Poster Abstract: Towards Scalable and Trustworthy Decentralized Collaborative Intrusion Detection System for IoT
This work addresses the problem of scalable and trustworthy intrusion detection for IoT networks, but it is incremental as it builds on existing blockchain and CIDS concepts.
The authors tackled the challenge of developing an effective Collaborative Intrusion Detection System (CIDS) for IoT by proposing a decentralized architecture based on blockchain technology, which includes accountable trust establishment and scalable storage using bloom filters, with ongoing implementation and evaluation in a test-bed.

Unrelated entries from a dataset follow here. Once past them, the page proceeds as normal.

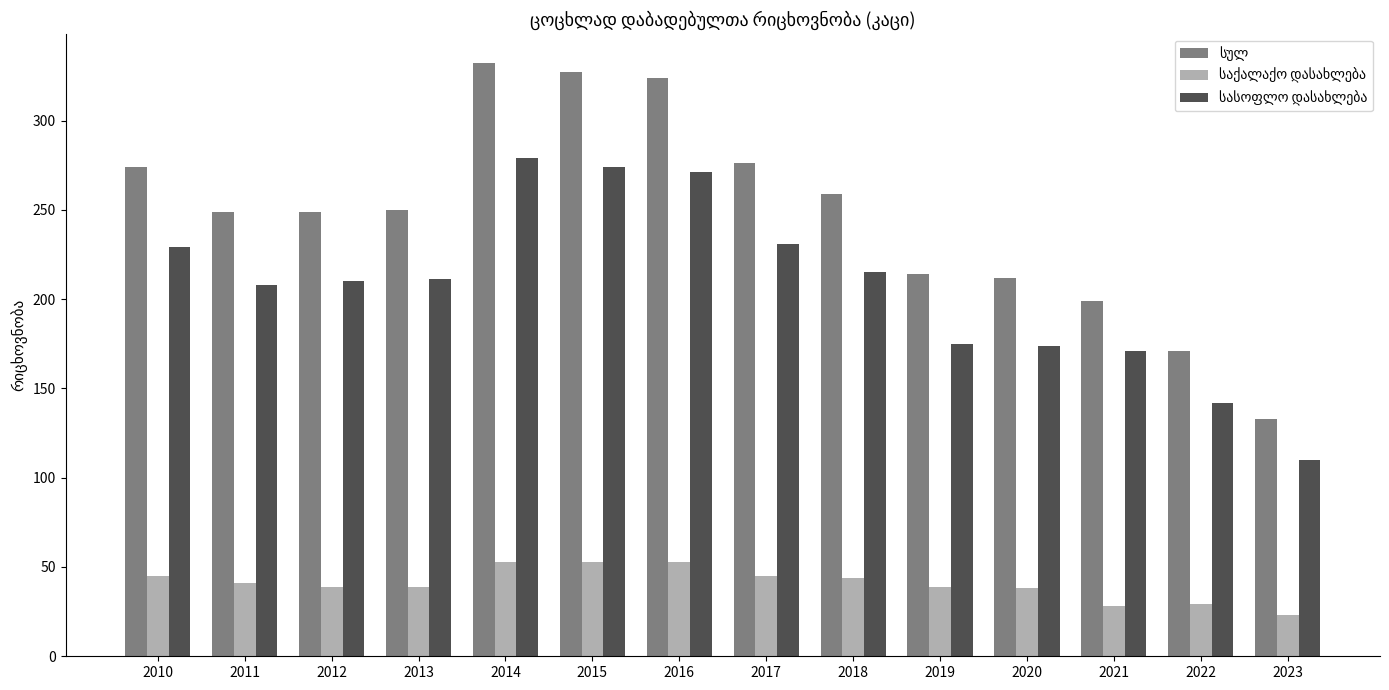

What is the total value across all series at 2022?

342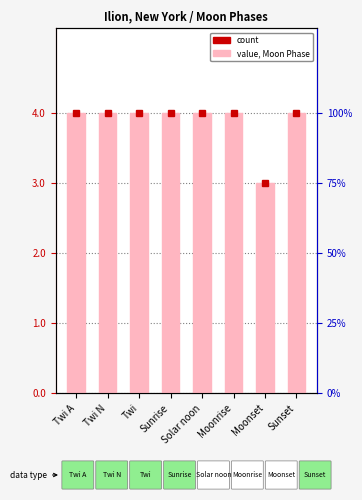

What is the label of the 7th bar from the right?

Twi N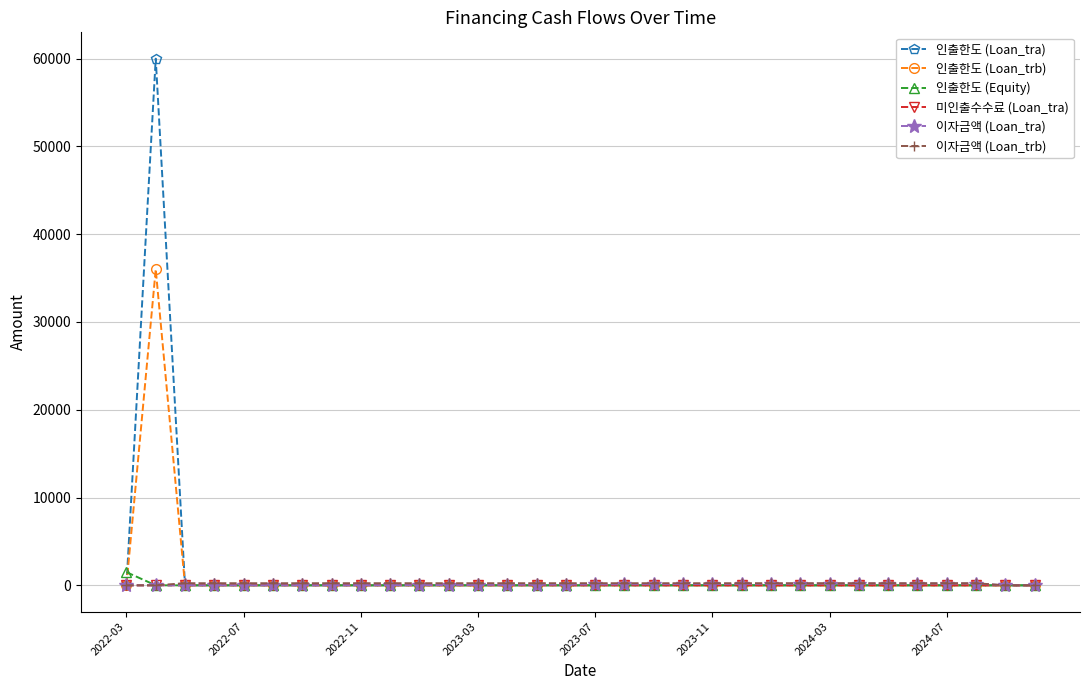

What is the maximum value shown in the chart?

60000.0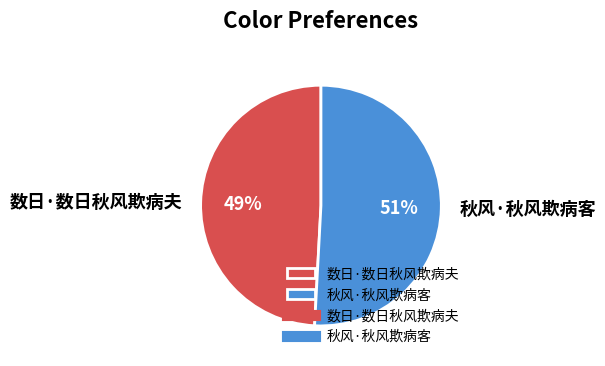

Is there any slice that represents more than half of the pie?

Yes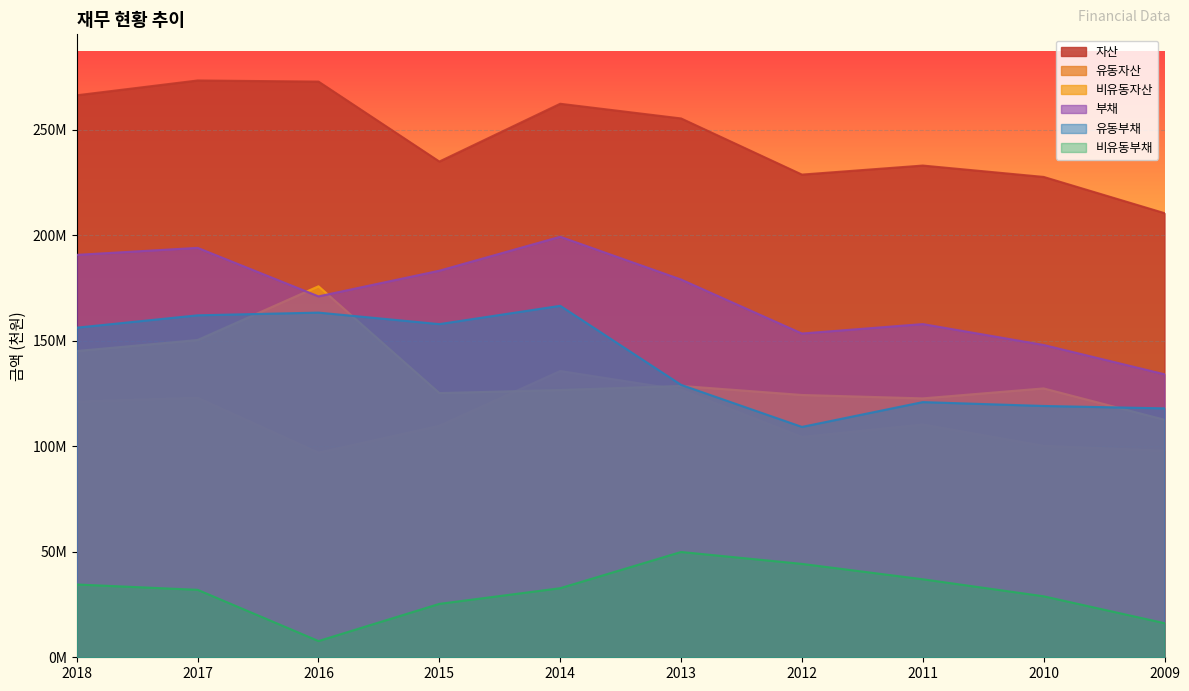

The 비유동자산 series shows 127416116 at 2010. True or false?

True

An Intrusion Detection System (IDS) aims to alert users of incoming attacks by deploying a detector that monitors network traffic continuously. As an effort to increase detection capabilities, a set of independent IDS detectors typically work collaboratively to build intelligence of holistic network representation, which is referred to as Collaborative Intrusion Detection System (CIDS). However, developing an effective CIDS, particularly for the IoT ecosystem raises several challenges. Recent trends and advances in blockchain technology, which provides assurance in distributed trust and secure immutable storage, may contribute towards the design of effective CIDS. In this poster abstract, we present our ongoing work on a decentralized CIDS for IoT, which is based on blockchain technology. We propose an architecture that provides accountable trust establishment, which promotes incentives and penalties, and scalable intrusion information storage by exchanging bloom filters. We are currently implementing a proof-of-concept of our modular architecture in a local test-bed and evaluate its effectiveness in detecting common attacks in IoT networks and the associated overhead.